In listing its reasons for encouraging cities and towns to ban smoking on streets and sidewalks, Action on Smoking and Health (ASH) stated:
"Activities and images which might be inappropriate for young children and/or which might lead them into bad habits are often prohibited in public places, even if they pose no health risk and might even be appropriate in areas visited voluntarily only by adults. For example, virtually all municipalities have long prohibited consumption of alcoholic beverages in public places like parks and beaches. ... Similarly, prohibiting smoking in outdoor places frequented by the public -- like parks, playgrounds, beaches, etc. -- shields young children from seeing smoking as a common adult behavior to be emulated, even if some may observe smoking by the parents and other adults in private homes. Other examples where activities are prohibited in public places because of their possible impact on children include sexually suggestive movements (permitted on dance floors but prohibited in parks and on sidewalks), gambling (permitted in casinos and tracks but not in public places), displays of pictorial nudity (permitted in art galleries but not on sidewalks), etc."
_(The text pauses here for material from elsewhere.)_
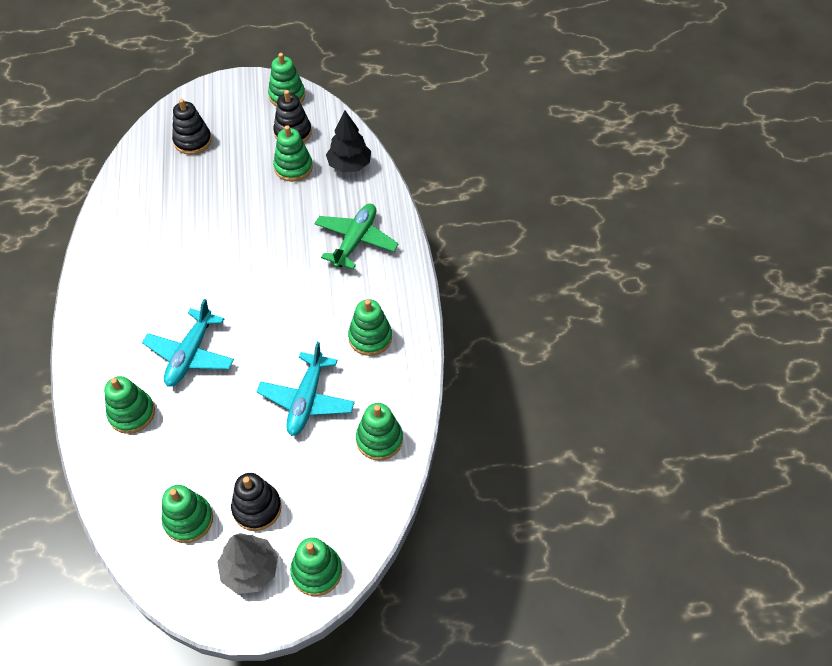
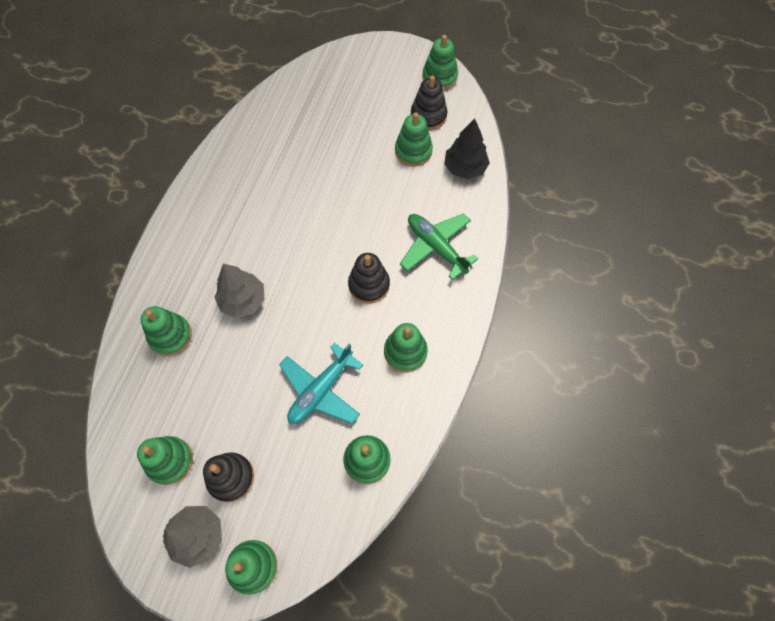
camera: 25 degrees right, 10 degrees up
turquoise plane [142,299,234,387] -> grey tree [214,264,264,318]
black stacking toy [172,99,212,155] -> black stacking toy moved to [348,253,390,304]
green plane [314,203,398,269] -> green plane turned 90 degrees counterclockwise [400,213,478,280]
I have already criticized this argument for banning smoking on streets and sidewalks by noting that it suggests that what we are really doing is trying to make smokers social outcasts who are not even worthy of being observed publicly, that they are no better than, and just as offensive as anyone who is publicly naked or intoxicated. I also noted that this argument leads to a slippery slope as well. What should we ban next? People eating french fries on the street corner?
Here, I focus on my perception that ASH is suggesting that public smoking is offensive and that children need to be protected from seeing this behavior because it is offensive and an affront to public morals.
The Rest of the Story
It is my perception that ASH is suggesting that public smoking is offensive and that children need to be shielded from it because it is an affront to public morals.
Why do I say this? Because the argument that we need to protect children from seeing behaviors that might be unhealthy to them in public places just doesn't hold.
Do we prohibit children from seeing movies in which people are drinking or smoking? Do we prohibit people from eating fatty foods in public? Do we prohibit parents from serving french fries and tater tots to their children's friends? How about Hostess Twinkies (one of my favorites as a kid)? Do we prohibit adults from drinking alcohol in restaurants, where children are present, and where children are obviously going to see the behavior and probably emulate it?
We don't. The reason why some behaviors are regulated in public is not that we are afraid children might emulate them, but because we view these behaviors as being publicly offensive and an affront to the public morals. This is ostensibly the reason why many communities do not allow alcohol use, nudity, sex or sexually suggestive movements, or scanty clothing in public places.
It's simple - these things are viewed as an affront to public morals, and as publicly offensive.
So what I think ASH is really suggesting is that smoking should be added to the list of highly offensive behaviors that represent an affront to public morals when conducted in certain public places.
As a physician and public health practitioner, I have to soundly reject this notion. I did ever view the lawful, unhealthy behaviors of my patients as offensive or as a moral affront. I am not particularly attracted by the idea of a person who gets no exercise, sits around watching television all day, and eats nothing but fast food; but neither do I find that offensive.
Smokers are our public constituents and (for physicians and other health care providers) our patients, and our responsibility is to have compassion for these individuals and do what we can to help them. We also need to be cognizant of the fact that smoking is an addictive behavior and that the overwhelming majority of smokers begin smoking as youths. Who are we to blame them and attack them as being offensive when it is we ourselves who argue that they are "victims" of the tobacco industry's marketing and the addictive manipulation of tobacco products, and that they were kids when they chose to start smoking?
This is a road that we don't want to go down. We just don't do this type of thing in public health.